Alexanderplatz, a large open square and public transport hub in the center of Berlin, initially began as a humble cattle market named in honor of a visit by Tsar Alexander I in 1805, which by the late nineteenth century gained further importance with the construction of the station of the same name and a nearby public market. By the time of the Weimar Republic (1919-33), Alexanderplatz had become the center of the city's new, subversive nightlife. In Fassbinder's film, sexual perversion not only speaks to the city's fractured identity but also to the mood of a faltering democratic constitution. Ultimately, however, this popular working class hangout ended up being snap-frozen during the Cold War, as part of the Eastern Bloc, for nearly 45 years.

Remaining faithful to Alfred Doblin's 1929 novel, the director constructs a through-composed narrative that voyeuristically follows the main character, petty criminal Franz Biberkopf, as he struggles to survive in the fast-paced Berlin underworld following his release from jail, first by selling newspapers for the National Socialist Party, then hawking shoelaces door-to-door, and ultimately getting mixed up with the local mob. Given that Biberkopf had just spent four years in solitary confinement for murdering his ex-girlfriend, the viewer tends to remain ambivalent about this character's seeming bad luck and lack of moral fortitude, living on instinct yet desperately trying to move ahead. This originally small-screen representation of Biberkopf's larger-than-life travails serves to pinpoint Germany's bowed, muddled state of mind as it tried to move forward under a cloud of defeat after WWI.

With the weight of history on Fassbinder's side, mainly his experiences of the student revolutions that rocked West Germany in the late 1960s, the opportunity to film Doblin's novel also triggered a directorial urge to exorcise the ghosts of Weimar's past and present, including, among other catastrophes, the popular election of Hitler in 1933. Indeed, given the wake of Fassbinder's own history (and demise), it's difficult to second-guess how he himself would have behaved had he lived in those turbulent years. The real credit for the pungency of this epic story in both film and book format belongs entirely to Doblin, whose prophetic 400-page novel drew heavily on his experiences first as a journalist and then as a practicing psychiatrist in the Alexanderplatz area. Channeling his polarized narrative style by way of Dos Passos and James Joyce, Doblin captured a series of negative snapshots of changing social relations in the fast-paced industrial economy of the Weimar Republic that inevitably brought about a rise in unemployment due to new technology and its dampening effect on manpower.

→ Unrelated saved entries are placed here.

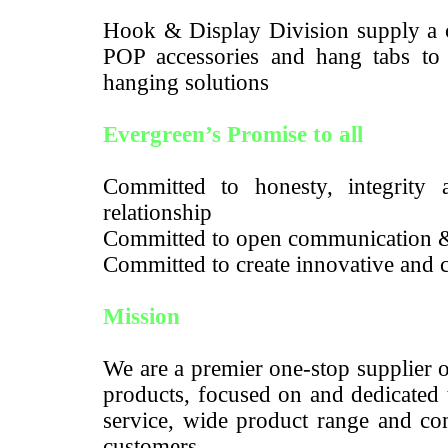
Hook & Display Division supply a c
POP accessories and hang tabs to m
hanging solutions
Evergreen’s Promise to all
Committed to honesty, integrity a
relationship
Committed to open communication 
Committed to create innovative and c
Mission
We are a premier one-stop supplier 
products, focused on and dedicated 
service, wide product range and com
customers.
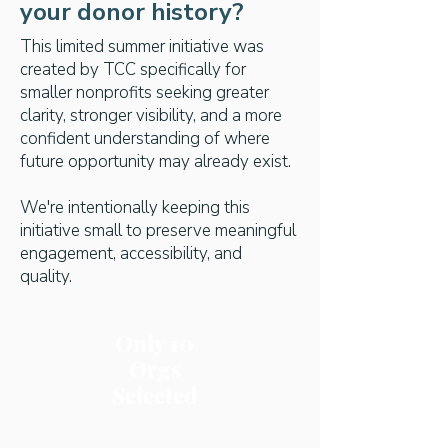
your donor history?
This limited summer initiative was
created by TCC specifically for
smaller nonprofits seeking greater
clarity, stronger visibility, and a more
confident understanding of where
future opportunity may already exist.
We're intentionally keeping this
initiative small to preserve meaningful
engagement, accessibility, and
quality.
Only 10
Orgs
Selected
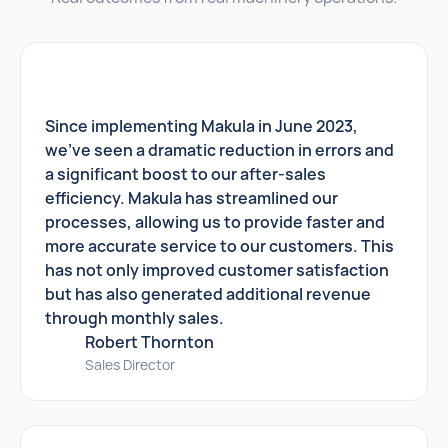
Since implementing Makula in June 2023,
we've seen a dramatic reduction in errors and
a significant boost to our after-sales
efficiency. Makula has streamlined our
processes, allowing us to provide faster and
more accurate service to our customers. This
has not only improved customer satisfaction
but has also generated additional revenue
through monthly sales.
Robert Thornton
Sales Director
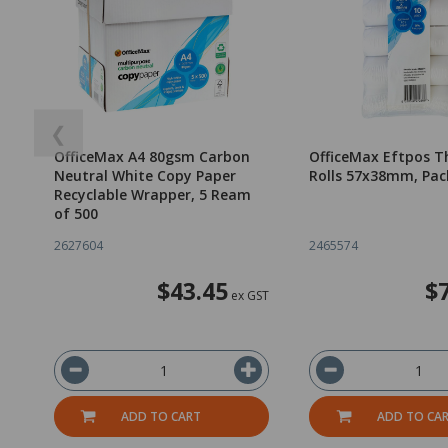
❮
OfficeMax A4 80gsm Carbon
OfficeMax Eftpos T
Neutral White Copy Paper
Rolls 57x38mm, Pac
Recyclable Wrapper, 5 Ream
of 500
2627604
2465574
$43.45
$
ex GST
ADD TO CART
ADD TO CA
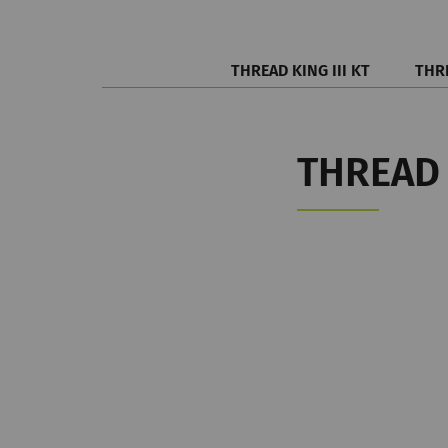
THREAD KING III KT
THRE
THREAD 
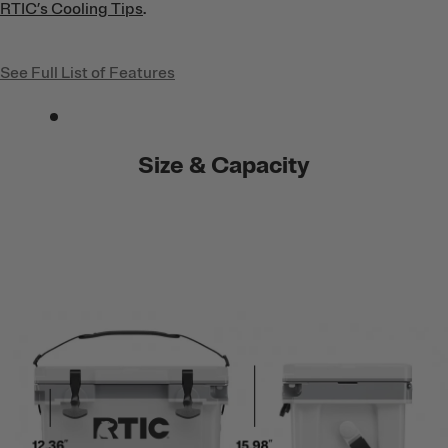
RTIC’s Cooling Tips
.
See Full List of Features
Size & Capacity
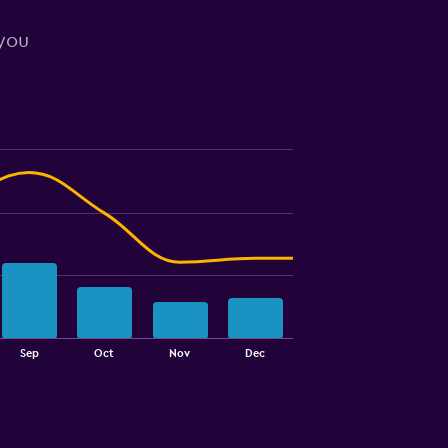
 you
Sep
Oct
Nov
Dec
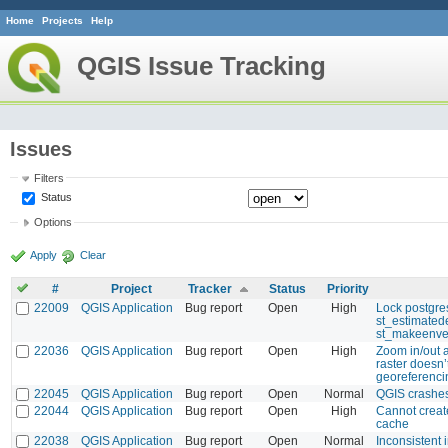
Home
Projects
Help
QGIS Issue Tracking
Issues
Filters
Status
Options
Apply
Clear
#
Project
Tracker
Status
Priority
22009
QGIS Application
Bug report
Open
High
Lock postgre
st_estimated
st_makeenve
22036
QGIS Application
Bug report
Open
High
Zoom in/out 
raster doesn’
georeferenci
22045
QGIS Application
Bug report
Open
Normal
QGIS crashes
22044
QGIS Application
Bug report
Open
High
Cannot creat
cache
22038
QGIS Application
Bug report
Open
Normal
Inconsistent i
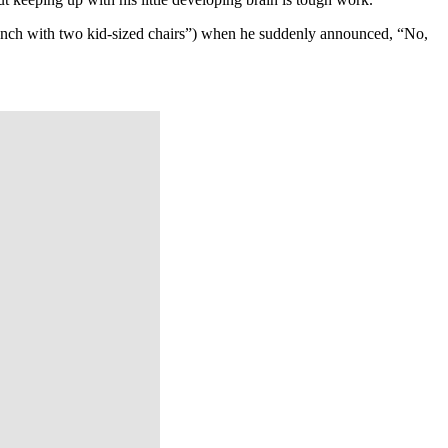
bench with two kid-sized chairs”) when he suddenly announced, “No,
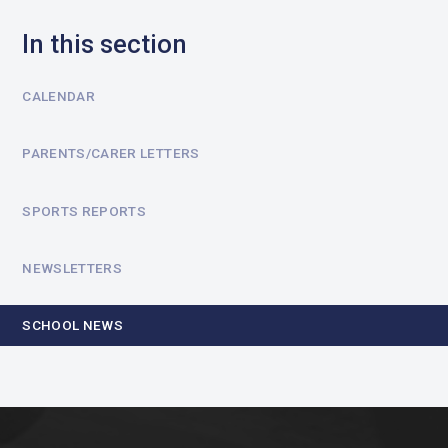
In this section
CALENDAR
PARENTS/CARER LETTERS
SPORTS REPORTS
NEWSLETTERS
SCHOOL NEWS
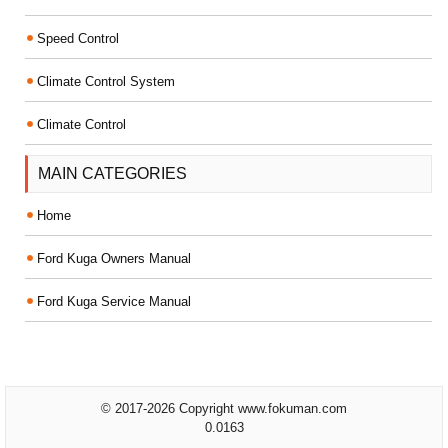
Speed Control
Climate Control System
Climate Control
MAIN CATEGORIES
Home
Ford Kuga Owners Manual
Ford Kuga Service Manual
© 2017-2026 Copyright www.fokuman.com
0.0163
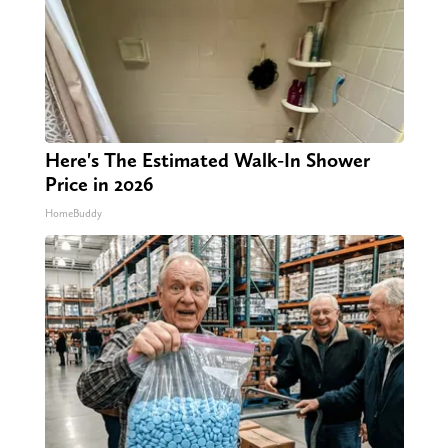
Here's The Estimated Walk-In Shower
Price in 2026
HomeBuddy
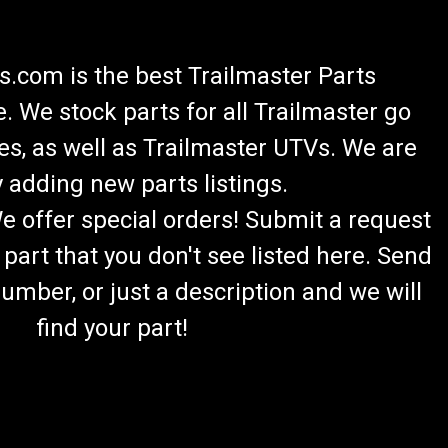
.com is the best Trailmaster Parts
 We stock parts for all Trailmaster go
es, as well as Trailmaster UTVs. We are
 adding new parts listings.
We offer special orders! Submit a request
 part that you don't see listed here. Send
umber, or just a description and we will
find your part!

Ironically, Doblin's account of working class misery and depravation precisely echoed the tenor of his own terrifying situation when he was forced to flee Germany as a blacklisted, Jewish author only four years after the book's publication.

But one cannot help wondering if P.S.1/MoMA's attempt to revive this former miniseries, then movie, then art installation is little more than a Kafkaesque exercise in check, check, and double-check inherent in German (and post-German) self-critique, which is itself a very Weimarian exercise. As part of the larger two-week "Berlin in Lights" festival held last November, Carnegie Hall also hosted a panel involving artists like Thomas Demand, Tacita Dean, Julie Mehretu, and Klaus Biesenbach. But all that they and moderator Michael Kimmelman did was endlessly gripe about New York and how wonderful it was living in this "beautiful failure," seeing it as a relatively cheap city without the intellectual drawbacks. As Demand pointed out, Berlin artists have no need to waste time competing with one another due to the absence of overarching institutions. The oddest, Doblinian moment of the seminar occurred when Mehretu claimed that the city's chief appeal springs from its lack of social diversity, which would be funny if Berlin wasn't the most diversified German city today. The picture is fast arising that for all of Berlin's polarized past, the city still casts a seductive pall over its many future victims.